28) Re'y: Kendisinden matlubun meydana gelmesi umular mukaddimelerin "hatır" tarafından ihata etmesidir. Bazan re'yden elde edilen hükümlere de re'y denilir. Fikre nisbetle re'y, ustaya nisbetle aletin durumu gibidir. Bu sebepten ötürü "Ham ve çiğ görüşten sakın!" denilmiştir. Yine, "Fikri bırak, isabet edersin" denilmiştir.

29) Firaset; Bu, görünen hak ile görülmeyen ahlaka istidlal etmek (yani dıştaki şekilden içteki durumu çıkarmaktır). Cenab-ı Hak, bu yolun doğruluğuna şu ayetlerle dikkat çekmiştir:

"Bunda, Üraseti olanlar için birçok ayet vardır"(Hicr, 75),

"Onları yüzlerinden tanırsın" (Bakara, 273) ve "Onları sen, sözlerinin üslûbundan tanırsın "(Muhammed, 30). Bu kelimenin iştikakı, Arabların "Vahşi hayvan, koyunu parçaladı" sözlerinden alınmıştır. Buna göre firaset, sanki bilgilerin söküp alınmasıdır. Bu da iki kısımdır.

a- Sebebi bilinmeksizin, insanın hatırında meydana gelen nev', ki bu ilhamdan ya da vahiyden bir çeşittir. Nitekim Hazret-i Peygamber şu sözüyle bunu kastetmiştir. "Muhakkak ki, ümmetim içinde İlham ile konuşanlar vardır ki, Ömer de bunlardandır.". Feraset, keza, kalbe üfleme diye de isimlendirilir.

Ferasetin ikinci kısmı ise, öğrenme yoluyla elde edilendir ki, bu apaçık şekillerden batini olan huylara istidlalde bulunmaktır. Ma'rifet ehli, Cenab-ı Hakk'ın "Rabbinden açık bir delil üzerinde olan ve ardınca Ondan bir şahid gelen..."(Hûd. 17) ayetindeki beyyinenin ferasetin birinci kısmına dahil olduğunu; bununsa rûh cevherinin seçkinliğine işaret olduğunu; şahidin ise, ikinci kısım feraset olduğunu, ki bunun da şekillerle iç durumlara istidlalde bulunmak olduğunu söylemişlerdir.

Allah'ın "Muallim" Olduğu Söylenebilir mi?

Cenâb-ı Hakkın: "Ve Adem'e bütün isimleri öğretti "(Bakara 31), "Bizim, senin bize öğrettiğinden başka hiçbir ilmimiz yoktur "(Bakara, 32) "Rahman, öğretti Kur'an "(Rahman. 1-2) ayetleri, Cenab-ı Hakk'ın muallim olarak isimlendirilmesini gerektirmez.
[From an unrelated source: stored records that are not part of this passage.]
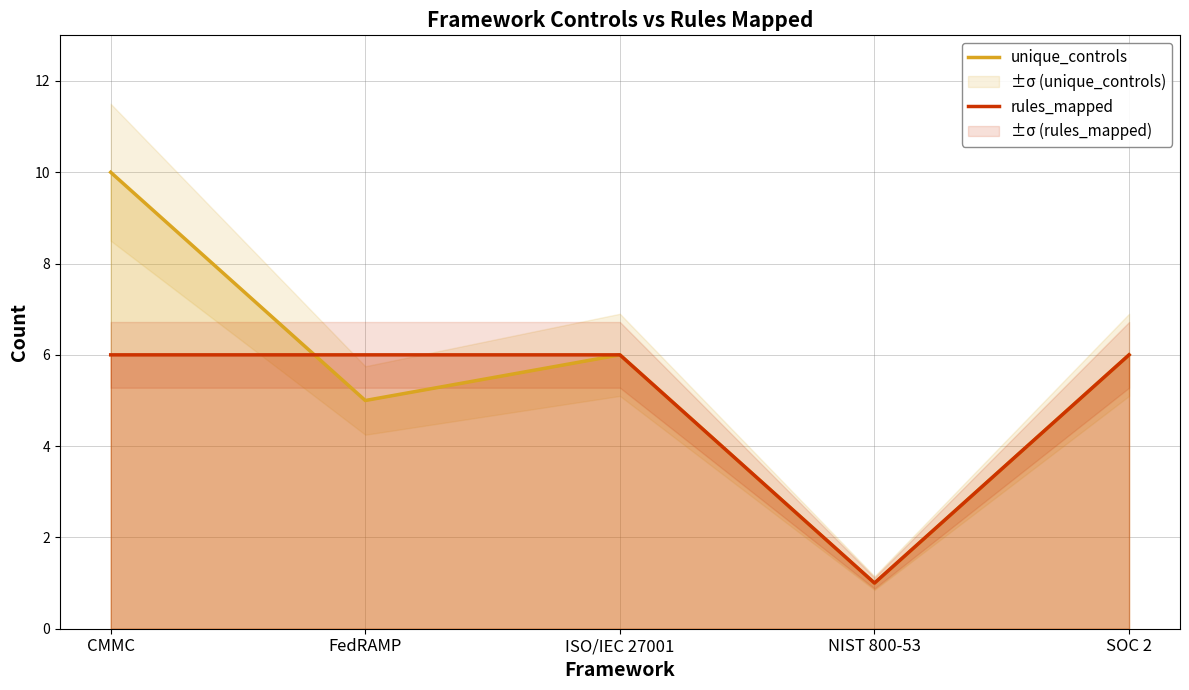

Count the rules_mapped values in the range 6 to 7.

4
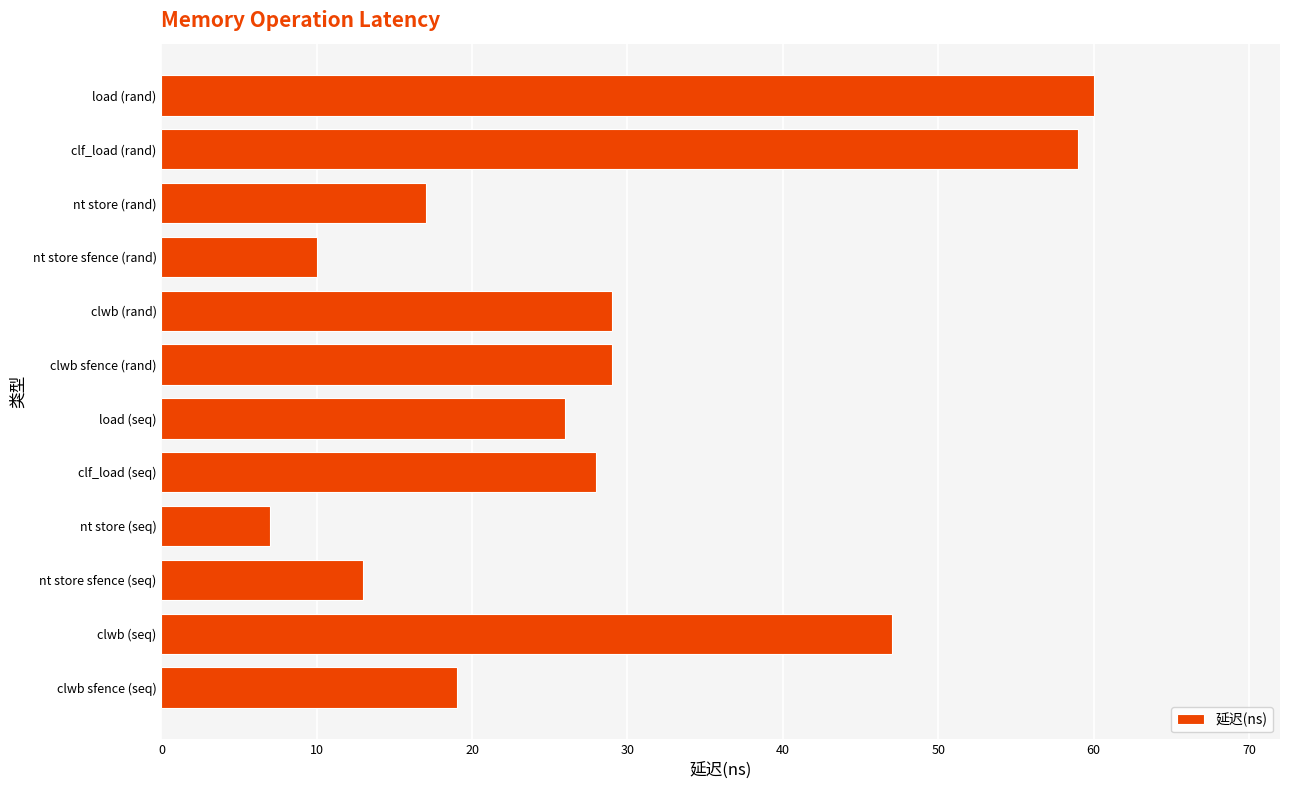

How many distinct data groups are displayed?

1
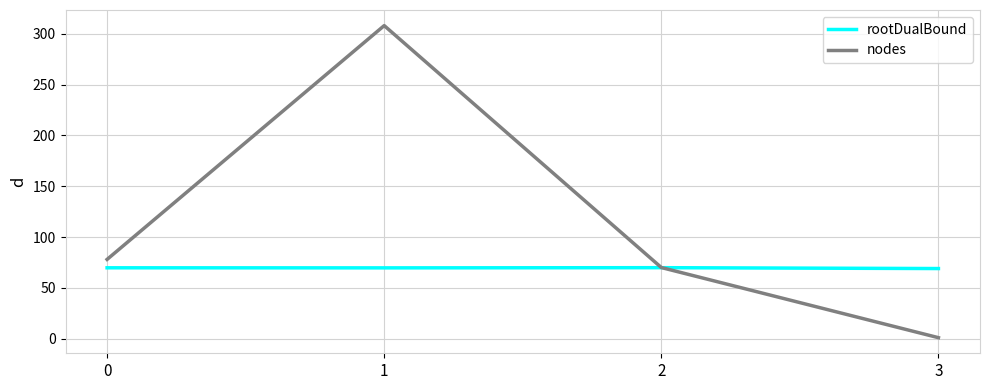

Does the chart display data point markers on the line(s)?

No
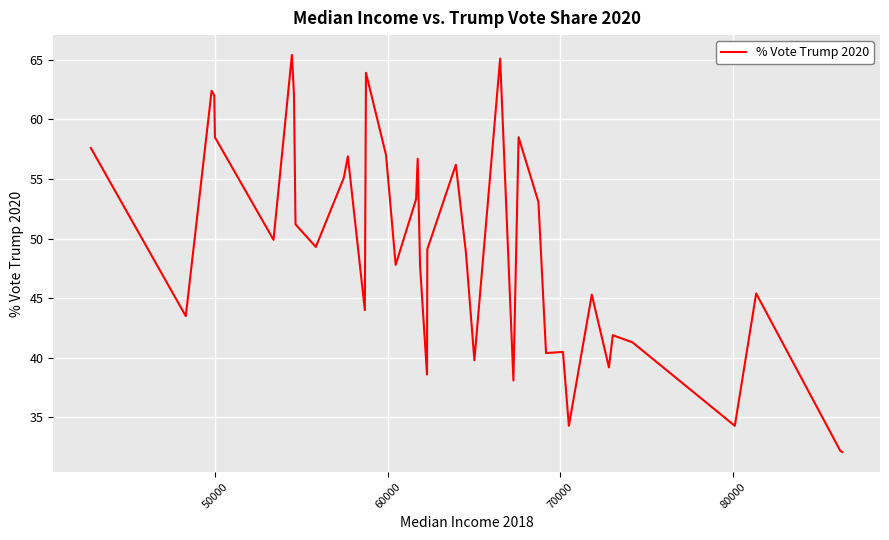

What is the smallest value displayed?

32.1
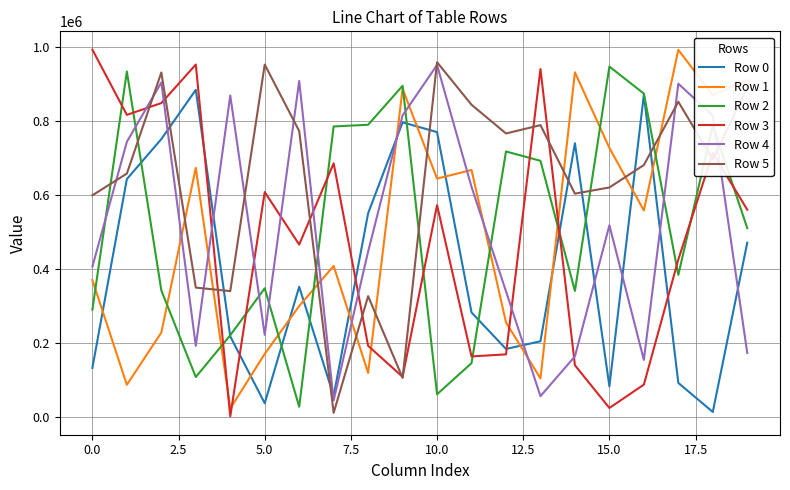

Which series has the largest total across all categories?

Row 5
Çünkü bu lafızda, Allah'a itlak edilmesi caiz olmayacak tarzda, karşılıklı öğrenme ve öğretme manası vardır. Bu da, ta'limi ve telkini sanat haline getiren kimse, yani öğretmendir. Ders veren kimseye de mutlak olarak muallim denilmez, hatta muallimlere bir vasiyyet edilse, bu vasıyyete müderris dahil olmaz. İşte bunun gibi Allah'a, ancak kayıtlanarak "muallim" denilebilir. Bu karşılıklı öğrenme ve öğretme olmasaydı, bu kelimenin Cenab-ı Hakk'a itlakı güzel olurdu. Bundan da öte, ancak O'nun için kullanılması vacib olurdu. Çünkü muallim, başkasında ilmi meydana getiren demektir ki, buna da Allah'dan başka kimsenin gücü yetmez.